*** Data lines

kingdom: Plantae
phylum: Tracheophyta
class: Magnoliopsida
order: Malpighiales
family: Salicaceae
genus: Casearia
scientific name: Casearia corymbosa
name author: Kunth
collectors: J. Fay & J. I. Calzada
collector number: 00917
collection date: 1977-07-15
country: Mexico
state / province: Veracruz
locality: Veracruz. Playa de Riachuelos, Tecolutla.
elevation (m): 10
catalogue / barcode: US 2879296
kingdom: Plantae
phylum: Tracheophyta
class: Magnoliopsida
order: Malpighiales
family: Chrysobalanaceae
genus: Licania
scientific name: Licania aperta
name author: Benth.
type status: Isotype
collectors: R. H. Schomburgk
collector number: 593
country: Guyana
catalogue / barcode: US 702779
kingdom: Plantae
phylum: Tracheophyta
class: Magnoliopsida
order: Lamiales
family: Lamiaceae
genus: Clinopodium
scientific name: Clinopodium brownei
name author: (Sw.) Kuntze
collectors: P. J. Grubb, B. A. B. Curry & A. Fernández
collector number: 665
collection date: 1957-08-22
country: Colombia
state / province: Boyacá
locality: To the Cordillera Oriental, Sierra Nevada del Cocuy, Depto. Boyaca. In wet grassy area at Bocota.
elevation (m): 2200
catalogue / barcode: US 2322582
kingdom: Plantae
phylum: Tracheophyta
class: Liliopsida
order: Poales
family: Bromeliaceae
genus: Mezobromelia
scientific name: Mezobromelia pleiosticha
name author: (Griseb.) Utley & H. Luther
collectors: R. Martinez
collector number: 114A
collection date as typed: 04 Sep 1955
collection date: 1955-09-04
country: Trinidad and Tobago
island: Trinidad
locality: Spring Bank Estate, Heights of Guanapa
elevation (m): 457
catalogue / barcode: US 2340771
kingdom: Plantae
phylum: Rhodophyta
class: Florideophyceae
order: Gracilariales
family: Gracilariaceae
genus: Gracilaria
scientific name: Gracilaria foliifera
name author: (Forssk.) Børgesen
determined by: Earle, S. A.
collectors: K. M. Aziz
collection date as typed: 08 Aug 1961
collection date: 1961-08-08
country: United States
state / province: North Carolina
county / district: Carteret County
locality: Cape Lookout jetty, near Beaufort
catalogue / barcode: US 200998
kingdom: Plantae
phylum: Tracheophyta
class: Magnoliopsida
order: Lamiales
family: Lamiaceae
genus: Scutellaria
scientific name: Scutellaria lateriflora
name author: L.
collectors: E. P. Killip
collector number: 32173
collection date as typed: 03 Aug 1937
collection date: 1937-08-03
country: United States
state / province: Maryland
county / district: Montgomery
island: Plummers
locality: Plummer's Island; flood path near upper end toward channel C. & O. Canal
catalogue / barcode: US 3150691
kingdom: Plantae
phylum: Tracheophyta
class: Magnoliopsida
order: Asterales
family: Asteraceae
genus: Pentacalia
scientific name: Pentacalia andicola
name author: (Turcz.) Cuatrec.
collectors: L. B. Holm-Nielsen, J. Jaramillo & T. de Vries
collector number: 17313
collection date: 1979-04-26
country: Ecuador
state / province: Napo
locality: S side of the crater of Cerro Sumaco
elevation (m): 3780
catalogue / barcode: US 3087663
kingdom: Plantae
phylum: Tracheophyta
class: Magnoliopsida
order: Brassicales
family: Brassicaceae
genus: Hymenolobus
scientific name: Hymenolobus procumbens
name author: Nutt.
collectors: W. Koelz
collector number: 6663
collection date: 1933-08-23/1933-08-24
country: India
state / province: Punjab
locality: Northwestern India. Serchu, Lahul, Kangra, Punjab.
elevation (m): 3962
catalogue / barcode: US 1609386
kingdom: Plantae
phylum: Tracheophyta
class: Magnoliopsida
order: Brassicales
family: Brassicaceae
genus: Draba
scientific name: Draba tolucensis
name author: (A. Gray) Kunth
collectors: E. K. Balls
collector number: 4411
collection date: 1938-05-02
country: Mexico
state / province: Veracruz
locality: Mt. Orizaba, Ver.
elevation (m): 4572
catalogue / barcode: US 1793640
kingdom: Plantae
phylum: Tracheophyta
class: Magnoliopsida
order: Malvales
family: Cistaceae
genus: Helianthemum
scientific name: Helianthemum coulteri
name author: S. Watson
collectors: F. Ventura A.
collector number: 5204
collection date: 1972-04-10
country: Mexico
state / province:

******

**To be done**
Render every line of the rows above as a Markdown table with the columns No. and Entry, numbering the lines in sequence and omitting blank lines.

**Solution to this exercise**
| No. | Entry |
|---|---|
| 1 | kingdom: Plantae |
| 2 | phylum: Tracheophyta |
| 3 | class: Magnoliopsida |
| 4 | order: Malpighiales |
| 5 | family: Salicaceae |
| 6 | genus: Casearia |
| 7 | scientific name: Casearia corymbosa |
| 8 | name author: Kunth |
| 9 | collectors: J. Fay & J. I. Calzada |
| 10 | collector number: 00917 |
| 11 | collection date: 1977-07-15 |
| 12 | country: Mexico |
| 13 | state / province: Veracruz |
| 14 | locality: Veracruz. Playa de Riachuelos, Tecolutla. |
| 15 | elevation (m): 10 |
| 16 | catalogue / barcode: US 2879296 |
| 17 | kingdom: Plantae |
| 18 | phylum: Tracheophyta |
| 19 | class: Magnoliopsida |
| 20 | order: Malpighiales |
| 21 | family: Chrysobalanaceae |
| 22 | genus: Licania |
| 23 | scientific name: Licania aperta |
| 24 | name author: Benth. |
| 25 | type status: Isotype |
| 26 | collectors: R. H. Schomburgk |
| 27 | collector number: 593 |
| 28 | country: Guyana |
| 29 | catalogue / barcode: US 702779 |
| 30 | kingdom: Plantae |
| 31 | phylum: Tracheophyta |
| 32 | class: Magnoliopsida |
| 33 | order: Lamiales |
| 34 | family: Lamiaceae |
| 35 | genus: Clinopodium |
| 36 | scientific name: Clinopodium brownei |
| 37 | name author: (Sw.) Kuntze |
| 38 | collectors: P. J. Grubb, B. A. B. Curry & A. Fernández |
| 39 | collector number: 665 |
| 40 | collection date: 1957-08-22 |
| 41 | country: Colombia |
| 42 | state / province: Boyacá |
| 43 | locality: To the Cordillera Oriental, Sierra Nevada del Cocuy, Depto. Boyaca. In wet grassy area at Bocota. |
| 44 | elevation (m): 2200 |
| 45 | catalogue / barcode: US 2322582 |
| 46 | kingdom: Plantae |
| 47 | phylum: Tracheophyta |
| 48 | class: Liliopsida |
| 49 | order: Poales |
| 50 | family: Bromeliaceae |
| 51 | genus: Mezobromelia |
| 52 | scientific name: Mezobromelia pleiosticha |
| 53 | name author: (Griseb.) Utley & H. Luther |
| 54 | collectors: R. Martinez |
| 55 | collector number: 114A |
| 56 | collection date as typed: 04 Sep 1955 |
| 57 | collection date: 1955-09-04 |
| 58 | country: Trinidad and Tobago |
| 59 | island: Trinidad |
| 60 | locality: Spring Bank Estate, Heights of Guanapa |
| 61 | elevation (m): 457 |
| 62 | catalogue / barcode: US 2340771 |
| 63 | kingdom: Plantae |
| 64 | phylum: Rhodophyta |
| 65 | class: Florideophyceae |
| 66 | order: Gracilariales |
| 67 | family: Gracilariaceae |
| 68 | genus: Gracilaria |
| 69 | scientific name: Gracilaria foliifera |
| 70 | name author: (Forssk.) Børgesen |
| 71 | determined by: Earle, S. A. |
| 72 | collectors: K. M. Aziz |
| 73 | collection date as typed: 08 Aug 1961 |
| 74 | collection date: 1961-08-08 |
| 75 | country: United States |
| 76 | state / province: North Carolina |
| 77 | county / district: Carteret County |
| 78 | locality: Cape Lookout jetty, near Beaufort |
| 79 | catalogue / barcode: US 200998 |
| 80 | kingdom: Plantae |
| 81 | phylum: Tracheophyta |
| 82 | class: Magnoliopsida |
| 83 | order: Lamiales |
| 84 | family: Lamiaceae |
| 85 | genus: Scutellaria |
| 86 | scientific name: Scutellaria lateriflora |
| 87 | name author: L. |
| 88 | collectors: E. P. Killip |
| 89 | collector number: 32173 |
| 90 | collection date as typed: 03 Aug 1937 |
| 91 | collection date: 1937-08-03 |
| 92 | country: United States |
| 93 | state / province: Maryland |
| 94 | county / district: Montgomery |
| 95 | island: Plummers |
| 96 | locality: Plummer's Island; flood path near upper end toward channel C. & O. Canal |
| 97 | catalogue / barcode: US 3150691 |
| 98 | kingdom: Plantae |
| 99 | phylum: Tracheophyta |
| 100 | class: Magnoliopsida |
| 101 | order: Asterales |
| 102 | family: Asteraceae |
| 103 | genus: Pentacalia |
| 104 | scientific name: Pentacalia andicola |
| 105 | name author: (Turcz.) Cuatrec. |
| 106 | collectors: L. B. Holm-Nielsen, J. Jaramillo & T. de Vries |
| 107 | collector number: 17313 |
| 108 | collection date: 1979-04-26 |
| 109 | country: Ecuador |
| 110 | state / province: Napo |
| 111 | locality: S side of the crater of Cerro Sumaco |
| 112 | elevation (m): 3780 |
| 113 | catalogue / barcode: US 3087663 |
| 114 | kingdom: Plantae |
| 115 | phylum: Tracheophyta |
| 116 | class: Magnoliopsida |
| 117 | order: Brassicales |
| 118 | family: Brassicaceae |
| 119 | genus: Hymenolobus |
| 120 | scientific name: Hymenolobus procumbens |
| 121 | name author: Nutt. |
| 122 | collectors: W. Koelz |
| 123 | collector number: 6663 |
| 124 | collection date: 1933-08-23/1933-08-24 |
| 125 | country: India |
| 126 | state / province: Punjab |
| 127 | locality: Northwestern India. Serchu, Lahul, Kangra, Punjab. |
| 128 | elevation (m): 3962 |
| 129 | catalogue / barcode: US 1609386 |
| 130 | kingdom: Plantae |
| 131 | phylum: Tracheophyta |
| 132 | class: Magnoliopsida |
| 133 | order: Brassicales |
| 134 | family: Brassicaceae |
| 135 | genus: Draba |
| 136 | scientific name: Draba tolucensis |
| 137 | name author: (A. Gray) Kunth |
| 138 | collectors: E. K. Balls |
| 139 | collector number: 4411 |
| 140 | collection date: 1938-05-02 |
| 141 | country: Mexico |
| 142 | state / province: Veracruz |
| 143 | locality: Mt. Orizaba, Ver. |
| 144 | elevation (m): 4572 |
| 145 | catalogue / barcode: US 1793640 |
| 146 | kingdom: Plantae |
| 147 | phylum: Tracheophyta |
| 148 | class: Magnoliopsida |
| 149 | order: Malvales |
| 150 | family: Cistaceae |
| 151 | genus: Helianthemum |
| 152 | scientific name: Helianthemum coulteri |
| 153 | name author: S. Watson |
| 154 | collectors: F. Ventura A. |
| 155 | collector number: 5204 |
| 156 | collection date: 1972-04-10 |
| 157 | country: Mexico |
| 158 | state / province: |